Binary neutron star mergers and proto-neutron stars provide unique environments where dense matter is hot, lepton rich, and potentially undergoes a transition from hadronic to deconfined quark matter. We investigate the thermodynamics and stellar properties of hybrid matter under such conditions. The hadronic phase is described within a covariant density functional framework, while the quark phase is modeled using a Nambu-Jona-Lasinio (NJL) model that includes repulsive vector interactions, the axial $U_A(1)$-breaking 't Hooft determinant interaction, and two-flavor color-superconducting (2SC) pairing. The phase transition between hadronic and quark matter is constructed using a mixed-phase prescription that enforces baryon and lepton number conservation, allowing us to follow thermodynamic trajectories at fixed entropy per baryon and fixed lepton fraction.
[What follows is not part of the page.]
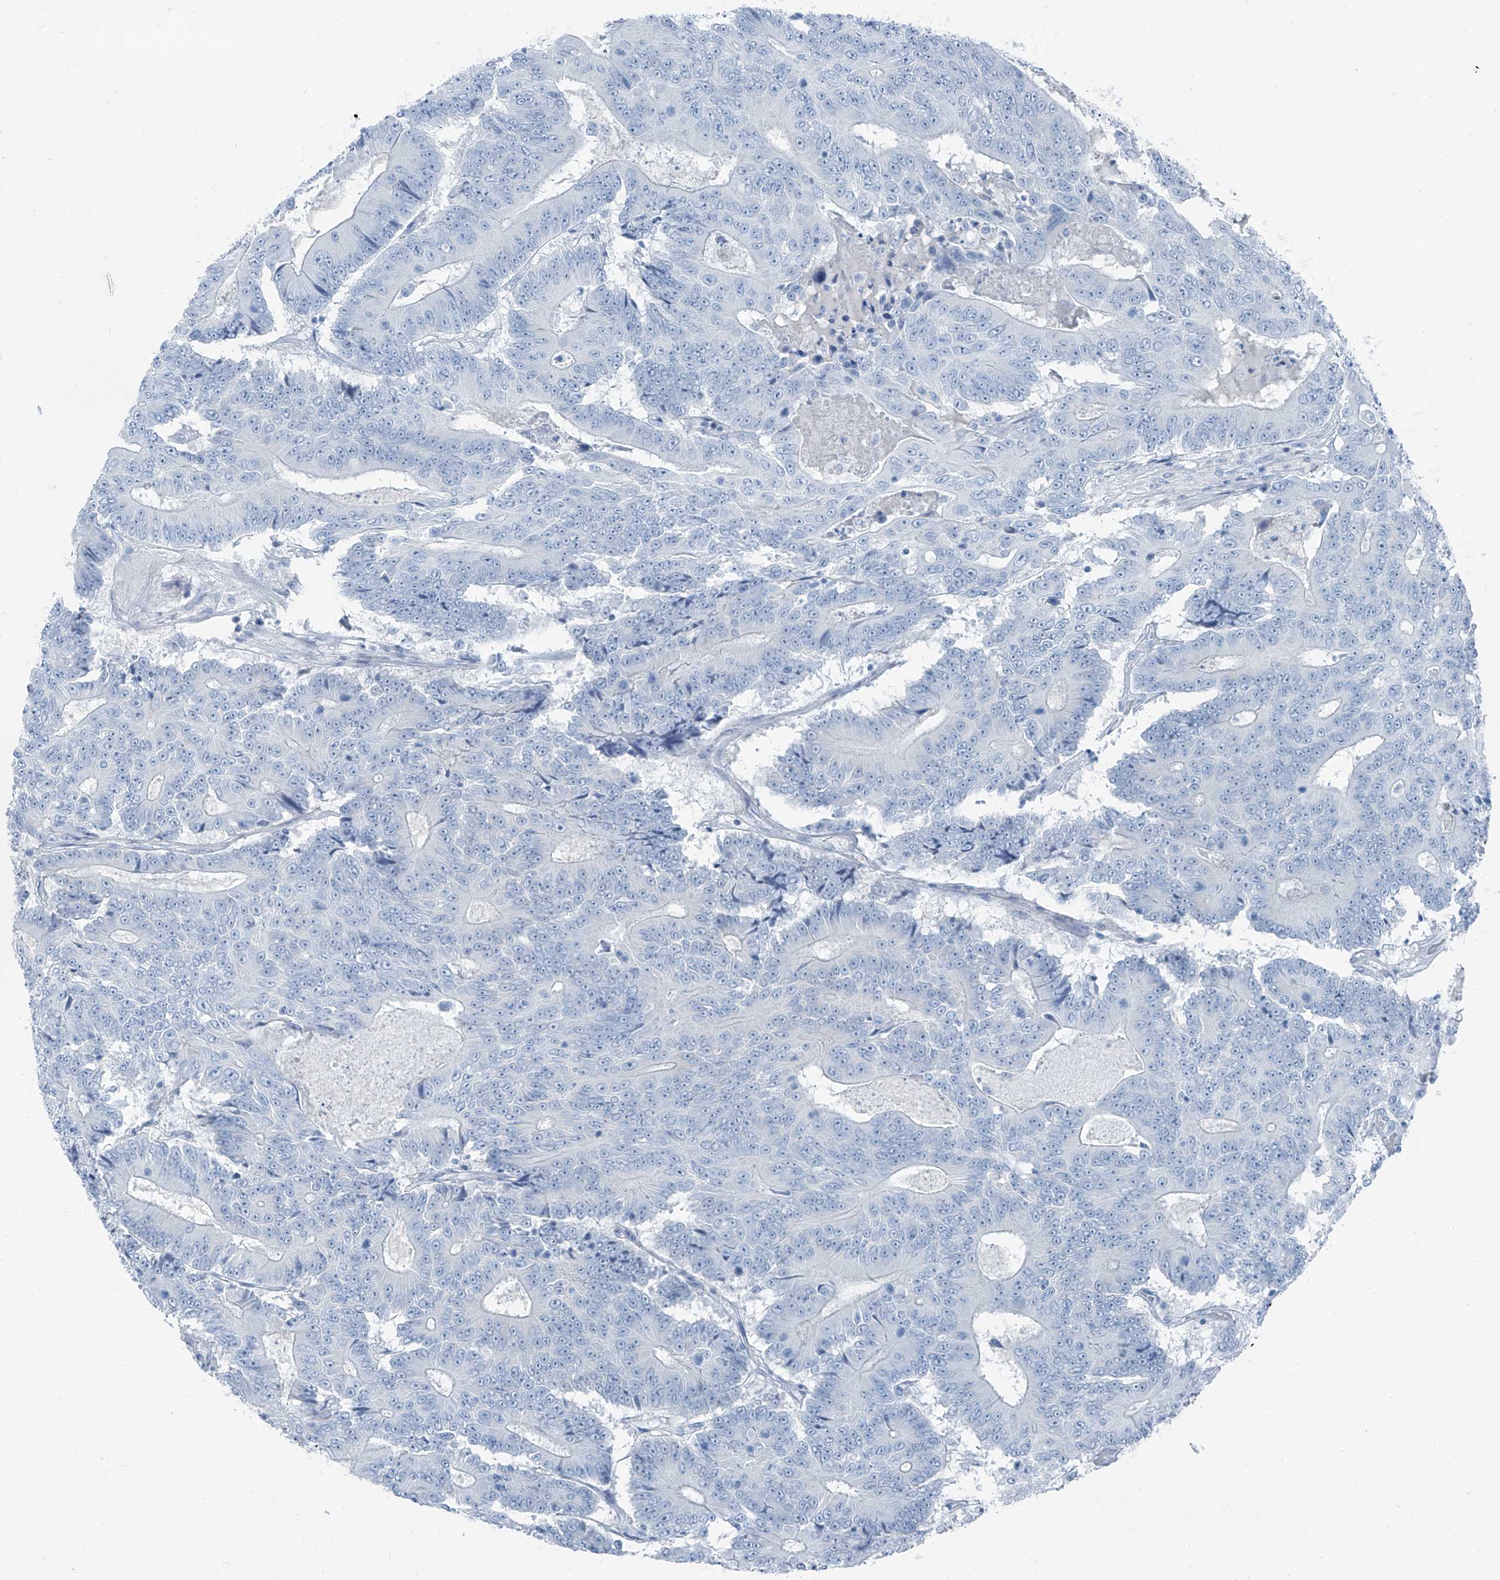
{"staining": {"intensity": "negative", "quantity": "none", "location": "none"}, "tissue": "colorectal cancer", "cell_type": "Tumor cells", "image_type": "cancer", "snomed": [{"axis": "morphology", "description": "Adenocarcinoma, NOS"}, {"axis": "topography", "description": "Colon"}], "caption": "Immunohistochemistry of human colorectal cancer exhibits no positivity in tumor cells. (DAB (3,3'-diaminobenzidine) immunohistochemistry (IHC) with hematoxylin counter stain).", "gene": "RGN", "patient": {"sex": "male", "age": 83}}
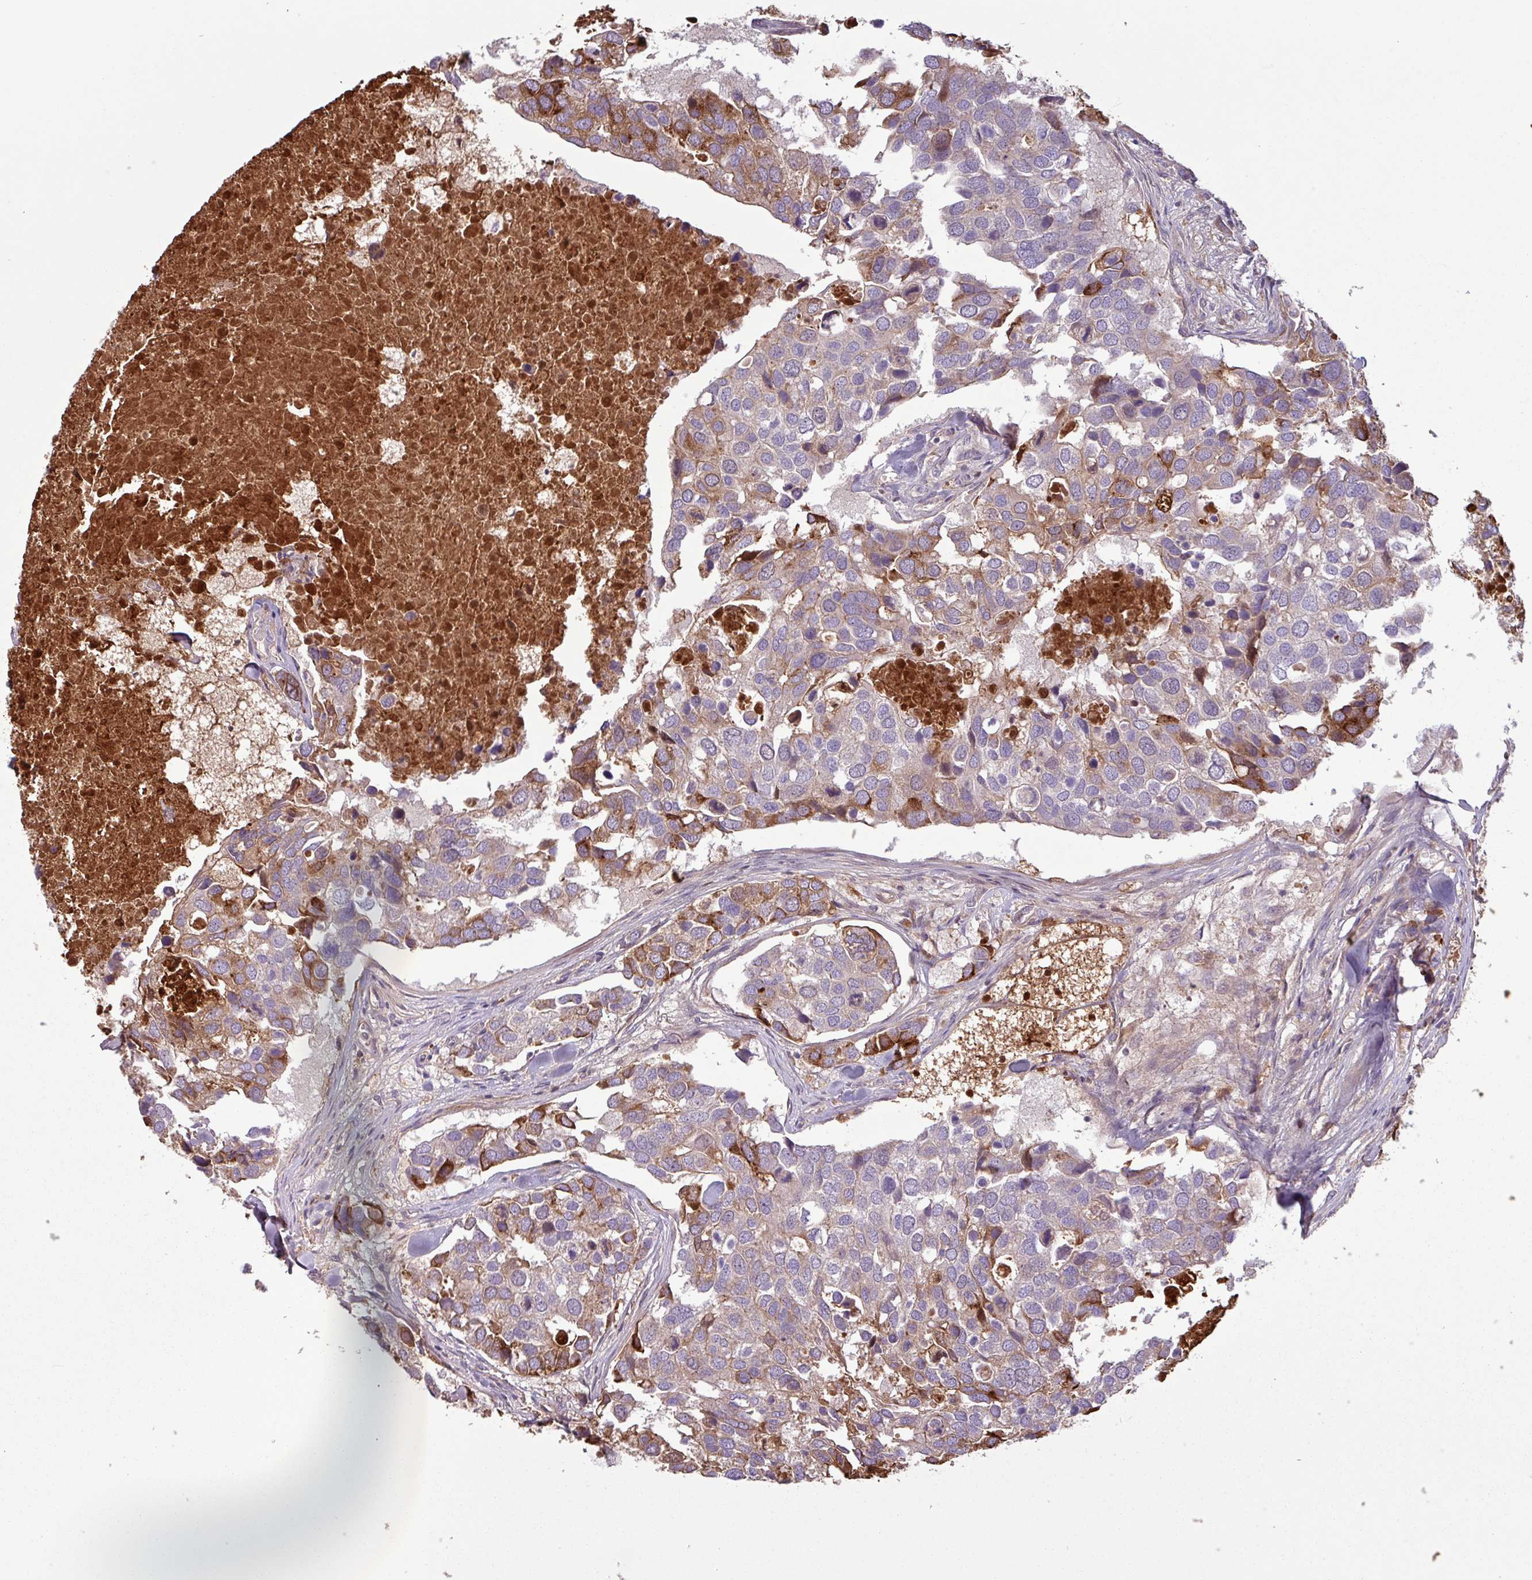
{"staining": {"intensity": "strong", "quantity": "<25%", "location": "cytoplasmic/membranous"}, "tissue": "breast cancer", "cell_type": "Tumor cells", "image_type": "cancer", "snomed": [{"axis": "morphology", "description": "Duct carcinoma"}, {"axis": "topography", "description": "Breast"}], "caption": "Tumor cells reveal strong cytoplasmic/membranous positivity in about <25% of cells in invasive ductal carcinoma (breast).", "gene": "C4B", "patient": {"sex": "female", "age": 83}}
We analyze the phase structure of dense matter at finite temperature and study the composition of the hadronic, mixed, and quark phases in both neutrino-trapped and neutrino-free regimes. Our results show that neutrino trapping significantly modifies the particle composition and shifts the onset of deconfinement to higher densities. Using the resulting equations of state, we compute static stellar configurations and examine the influence of temperature and lepton content on the mass-radius relation of hybrid stars. Hot, neutrino-rich configurations are found to have larger radii and slightly higher maximum masses than their cold counterparts.